For Corporate Poetry, an exhibition of his work at La Villa du Parc, Ludovic Sauvage presented black monoliths with images printed on mirrors on the upper parts. This presentation amplified the evocative power of these representations taken from magazine advertising pages, their vague hope to create desire for the products they extol. But there their intentions were not clearly expressed, because in this installation there was no slogan, no text, no explanation to guide us towards any kind of purchase. Thus presented, in this environment as mysterious as fascinating, these images exhaled the dreams in which advertisers suffuse their products. The exhibition literally showed the corporate poetry, the poetry that sings
the praises of production.
Soft Power extends this intent to give substance to capitalist phantasmagorias. This time again, Ludovic Sauvage makes objects but, although some of them contain images, it is mainly their forms that evoke the imaginary of the office
life. Geometrical, many of them are decorated with slats that could be drawers, columns or blades. Meeting Point (Low), Meeting Point (Medium) and Meeting Point (High) are three rectangular parallelepipeds, hung at different heights. These
forms, off white with some parts framed in green and crossed by pink stripes, allude to different functions depending on their shape and arrangement. Some sculptures may look like a storage module, while others may evoke a radiator or a dispenser of some sort.
Ludovic Sauvage uses construction materials, wood, medium and extruded polystyrene, which he assembles in a precise and crude manner, creating 1:1 scale models or prototypes of objects. They wouldn’t be confused with those machines invented to develop the economy, to be more efficient or to optimize working conditions, but the language of these objects can be perceived in them. In this respect, they are images, since we can recognise things in them that they are not.
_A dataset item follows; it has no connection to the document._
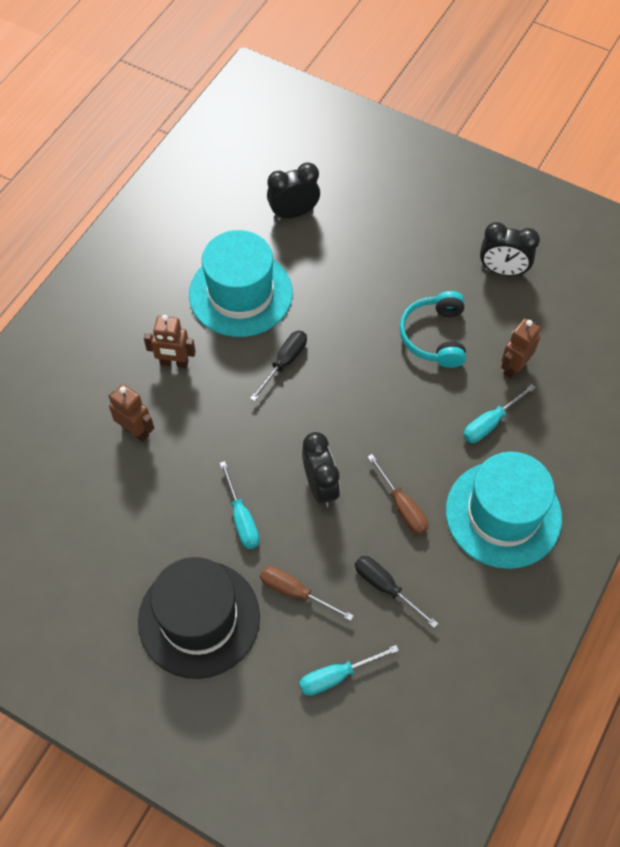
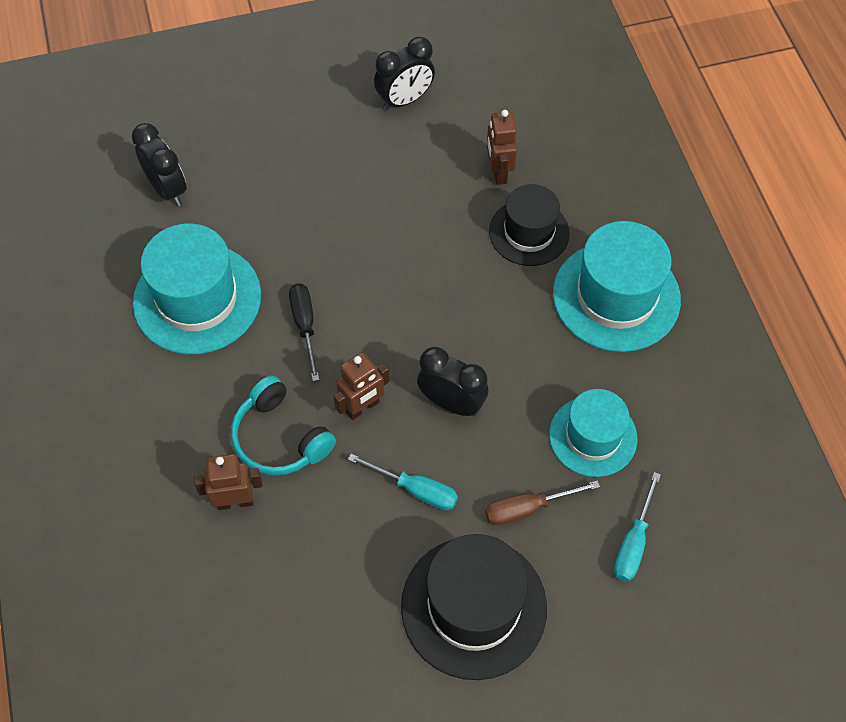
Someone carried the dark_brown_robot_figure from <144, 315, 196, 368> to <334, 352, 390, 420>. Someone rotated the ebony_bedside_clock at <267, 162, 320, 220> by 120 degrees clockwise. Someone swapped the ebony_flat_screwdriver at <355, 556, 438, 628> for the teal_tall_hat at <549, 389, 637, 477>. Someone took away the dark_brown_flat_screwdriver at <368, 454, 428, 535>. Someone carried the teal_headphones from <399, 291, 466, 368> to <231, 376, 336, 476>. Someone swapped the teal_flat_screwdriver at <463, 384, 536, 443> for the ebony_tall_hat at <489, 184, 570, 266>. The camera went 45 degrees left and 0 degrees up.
They are representations of those accessories that are indispensable to productive offices, created to consume or to work more, or both at the same time.
Sauvage thus gives form to what capitalism is, not as an economic regime but as the roll out of an imaginary of cold and rational efficiency connected with the idealizations promised at the end of the production or consumption process.
Sauvage develops his sculptures starting from this double vocabulary. Evocations of rational devices, their titles on the contrary express personal and embodied daydreams. They mention postcards, meeting points, chats or private calls, associating these forms with moments of freedom not completely, or not yet, framed by profitability. These sculptures thus contain the whole paradox of the antagonism between what is personal and what is programmed. It can also be noticed in the only image shown by the artist in this exhibition. Originating from an architectural magazine he made a poster of it, which is hung, not coincidentally, in the gallery’s office. This image also represents shimmering and attractive surfaces that are known, however, to be traps combining pleasure with enslavement.